Minister of Excise & Prohibition Government of Bihar
- In office 15 March 2024 – 20 November 2025
- Governor: Arif Mohammad Khan
- Chief Minister: Nitish Kumar
- Succeeded by: Bijendra Prasad Yadav

Member of the Bihar Legislative Assembly
- Incumbent
- Assumed office 24 November 2010
- Constituency: Sonbarsha

Personal details
- Party: JD(U)
- Occupation: Politician

= Ratnesh Sada =

Indian politician

Ratnesh Sada is an Indian politician from Bihar and a Member of the Bihar Legislative Assembly. Sada won the Sonbarsha Assembly constituency on JD(U) ticket in the 2020 Bihar Legislative Assembly election and 2025 Bihar Legislative Assembly election. He is currently serving as the Minister of Disaster Management of Bihar.
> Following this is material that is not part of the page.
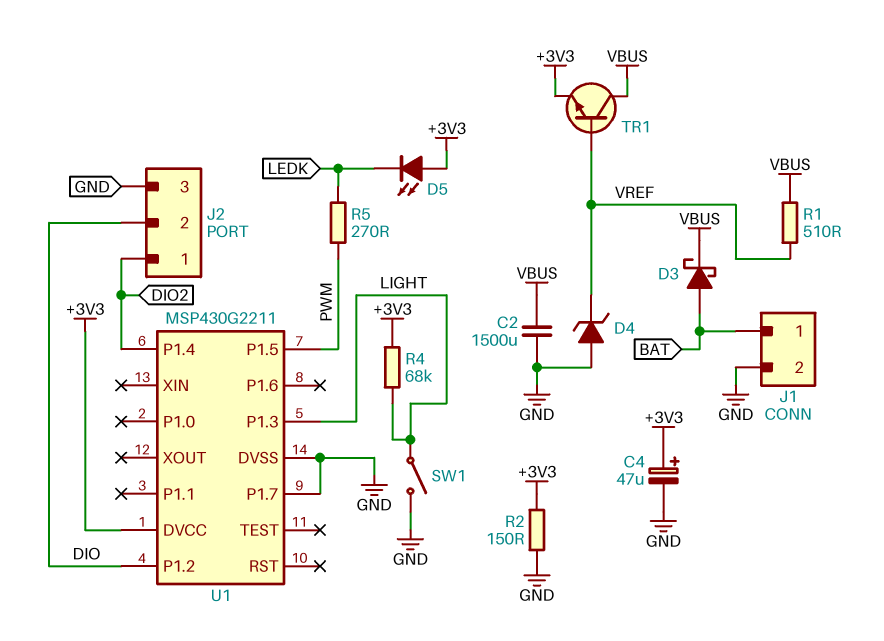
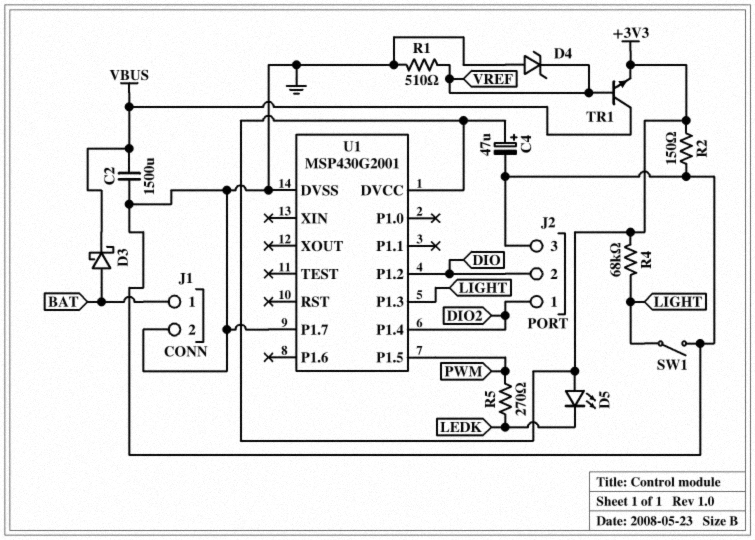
R1: 510 (VBUS, VREF) -> 510 (GND, VREF)
U1: MSP430G2211 -> MSP430G2001

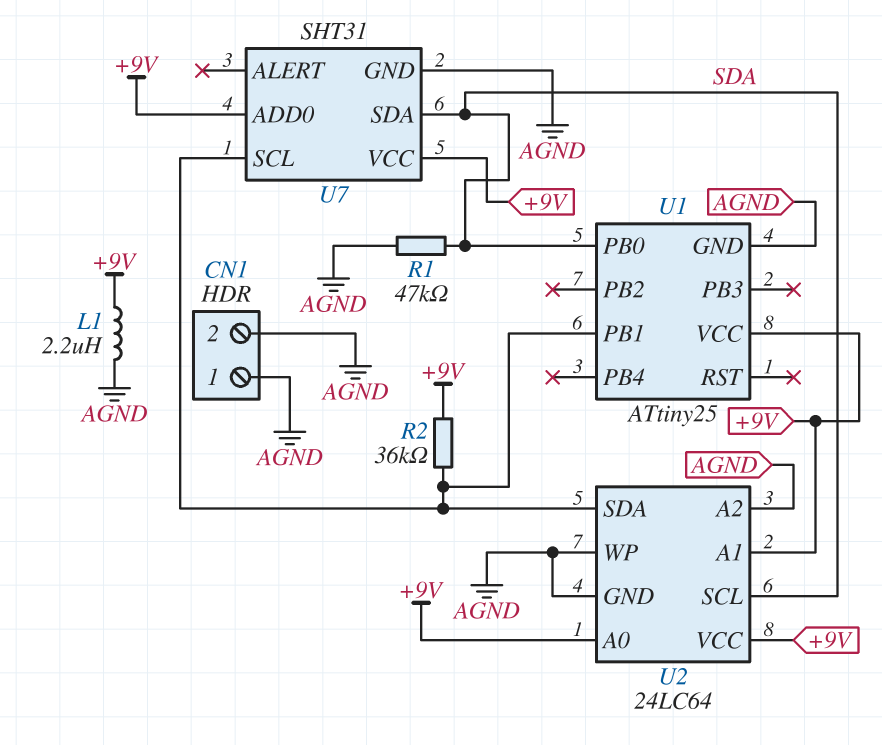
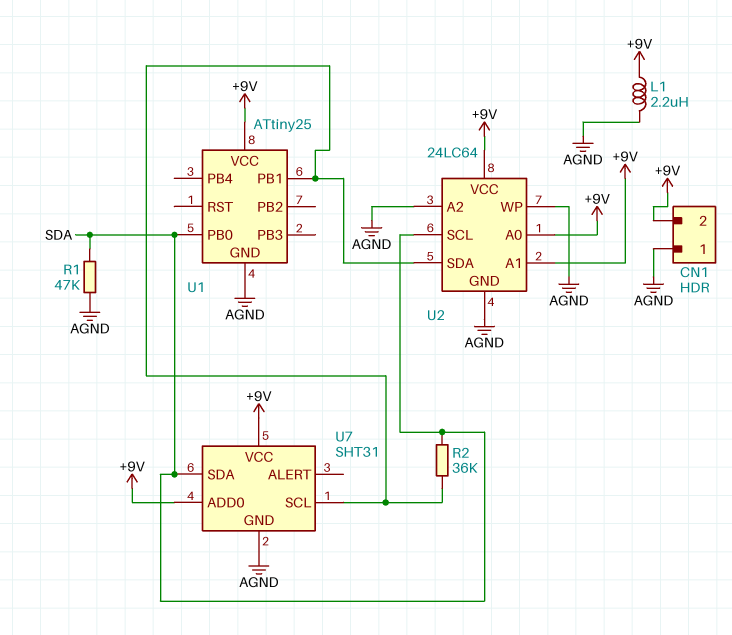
CN1 pin 2: AGND -> +9V
R2: 36k (+9V, U1/PB1) -> 36k (SDA, U1/PB1)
Sada started his political career in the year 1987. He was a Rickshaw-puller in early part of his life. He is a resident of Mahishi Police station area and his village is called Balia Simar. His father was a daily wage labourer. He studied till graduation and was the president of Mahadalit wing of Janata Dal United. In 2010, he was elected as a member of Bihar Legislative Assembly from Sonbarsa Assembly constituency of Saharsa district and repeatedly elected for two more times from this constituency. In 2023, after the resignation of Santosh Kumar Suman from the cabinet of Nitish Kumar, he was given the ministerial berth in the Government of Bihar.

Sada has held the ministry of liquor control in the Government of Bihar. As the minister, he proposed enforcement of Criminal Control Act on the liquor mafia in the state of Bihar. This was done after the frequently occurring deaths in the state due to consumption of toxic liquor.